Document extract START

Readiance

Comments about LibriVox? Suggestions to improve things? News?
Post Reply
k5hsj
Posts: 810
Joined: August 17th, 2010, 12:02 am
Location: Point Richmond, CA

Post by k5hsj »

"https://readiance.org/ helps create and publish 'Read Along' books that provide an experience similar to Audible's 'Immersion Reading' feature. Unlike Audible's 'Immersion Reading,' it is platform-independent and uses public domain audiobooks. The primary source is LibriVox."

Seems to work well on the few books I sampled.

Winston
Be kind. Be interesting. Be useful. Morality ain't hard.--Jack Butler, Living in Little Rock with Miss Little Rock
tovarisch
Posts: 2936
Joined: February 24th, 2013, 7:14 am
Location: New Hampshire, USA

Post by tovarisch »

Pretty cool.

Can we use it as a tool to help proof-listening? I keep wondering if automatic speech recognition with consecutive text comparison can be employed in proof-"listening" of audio books... Might help save time.
tovarisch
  • reality prompts me to scale down my reading, sorry to say
    to PLers: do correct my pronunciation please
VfkaBT
Posts: 1305
Joined: November 28th, 2015, 7:47 am
Location: Florida

Post by VfkaBT »

Document extract END

Work order 1
Retype the Readiance forum thread word for word.
The records have no connection to the forum thread.

Records to use START

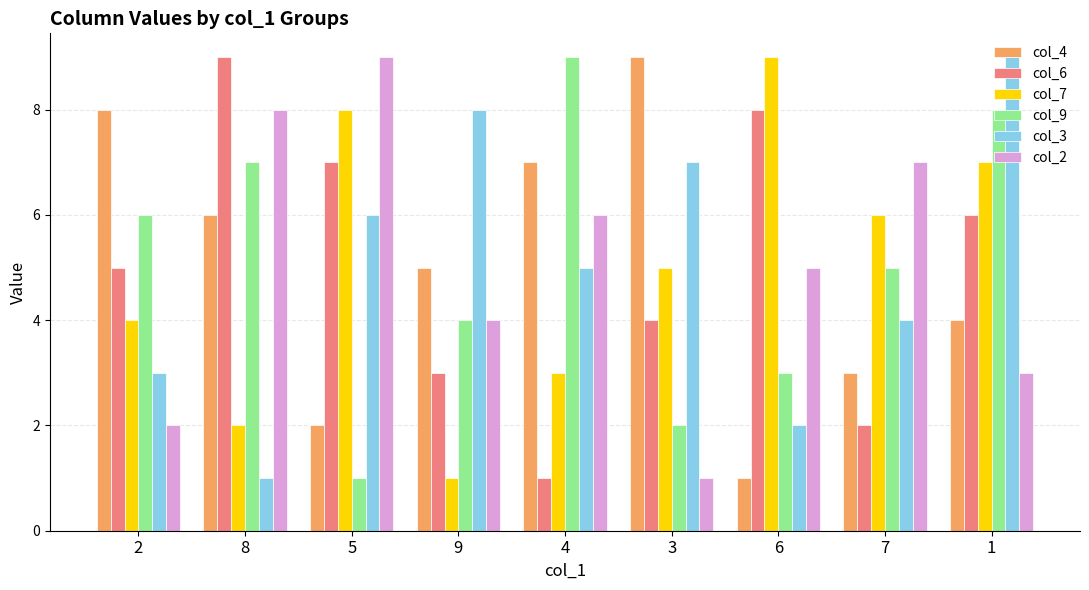

What is the difference between the second highest and minimum values in the col_3 series?

7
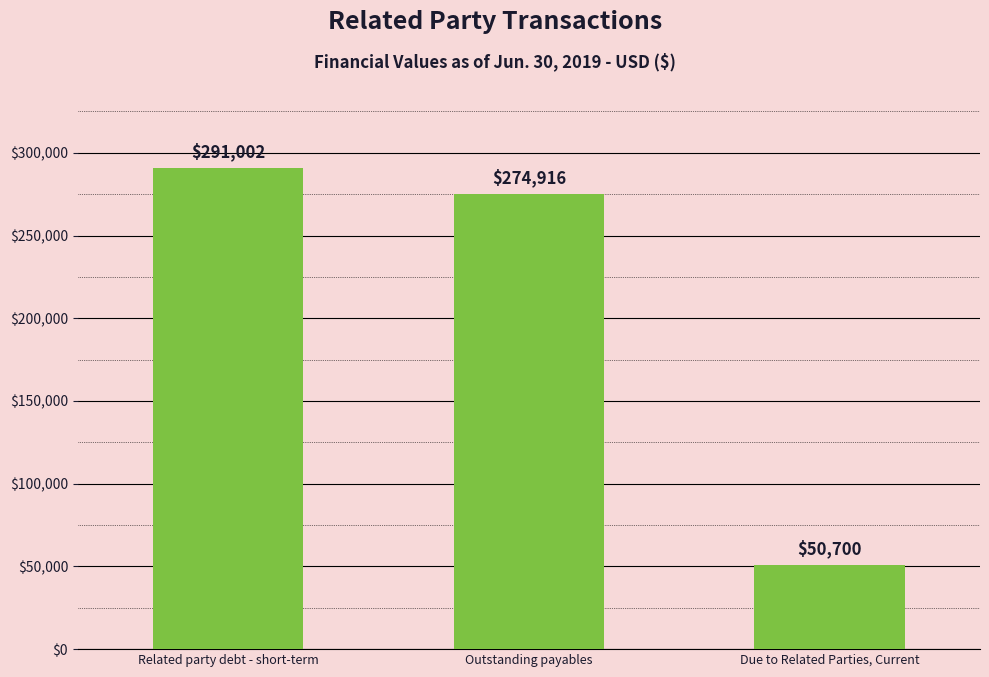

Which category has the lowest value across all series?

Due to Related Parties, Current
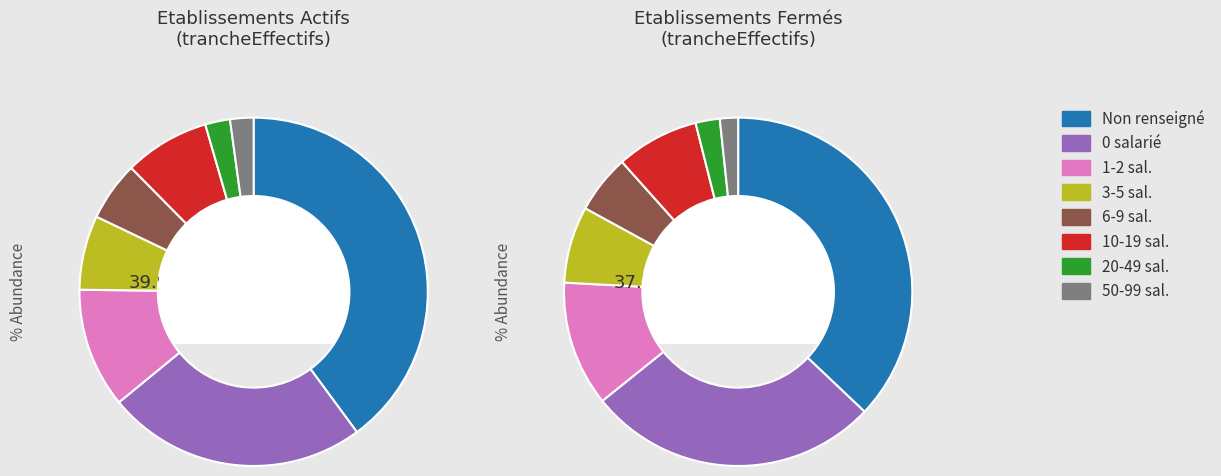

Count the number of slices in the pie.

8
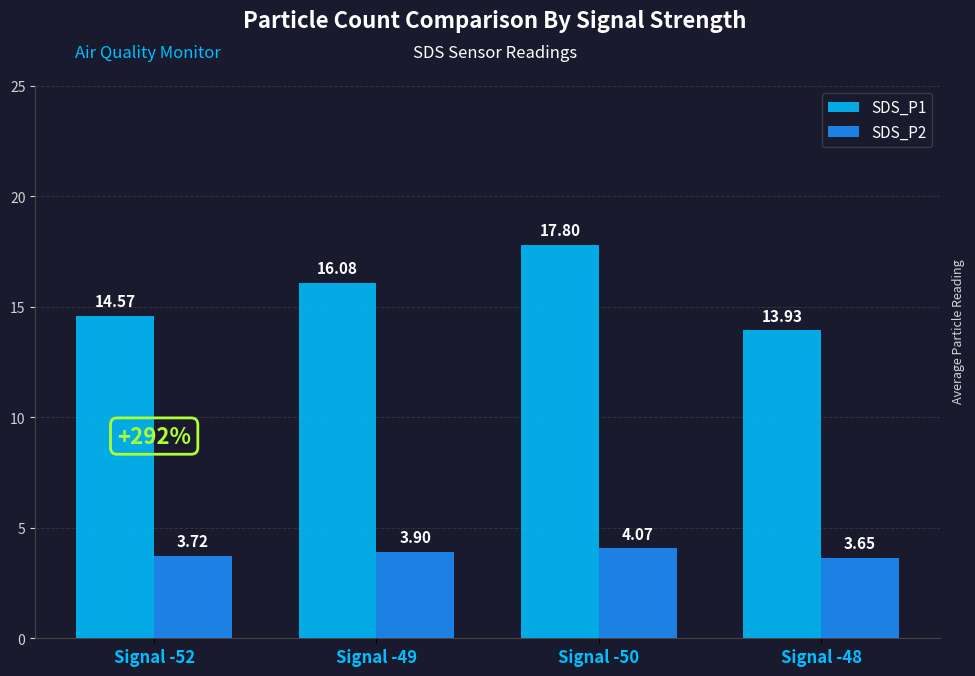

Which series has the largest total across all categories?

SDS_P1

Records to use END

Work order 2
Rewrite the records, starting at the line that has "Due to Related Parties, Current" and continuing through the end of the records, replacing "slices" with "wedges" and changing nothing else. Leave the pictures out of your answer.

Answer box 1
Readiance

Comments about LibriVox? Suggestions to improve things? News?
Post Reply
k5hsj
Posts: 810
Joined: August 17th, 2010, 12:02 am
Location: Point Richmond, CA

Post by k5hsj »

"https://readiance.org/ helps create and publish 'Read Along' books that provide an experience similar to Audible's 'Immersion Reading' feature. Unlike Audible's 'Immersion Reading,' it is platform-independent and uses public domain audiobooks. The primary source is LibriVox."

Seems to work well on the few books I sampled.

Winston
Be kind. Be interesting. Be useful. Morality ain't hard.--Jack Butler, Living in Little Rock with Miss Little Rock
tovarisch
Posts: 2936
Joined: February 24th, 2013, 7:14 am
Location: New Hampshire, USA

Post by tovarisch »

Pretty cool.

Can we use it as a tool to help proof-listening? I keep wondering if automatic speech recognition with consecutive text comparison can be employed in proof-"listening" of audio books... Might help save time.
tovarisch
  • reality prompts me to scale down my reading, sorry to say
    to PLers: do correct my pronunciation please
VfkaBT
Posts: 1305
Joined: November 28th, 2015, 7:47 am
Location: Florida

Post by VfkaBT »

Answer box 2
Due to Related Parties, Current

Count the number of wedges in the pie.

8

Which series has the largest total across all categories?

SDS_P1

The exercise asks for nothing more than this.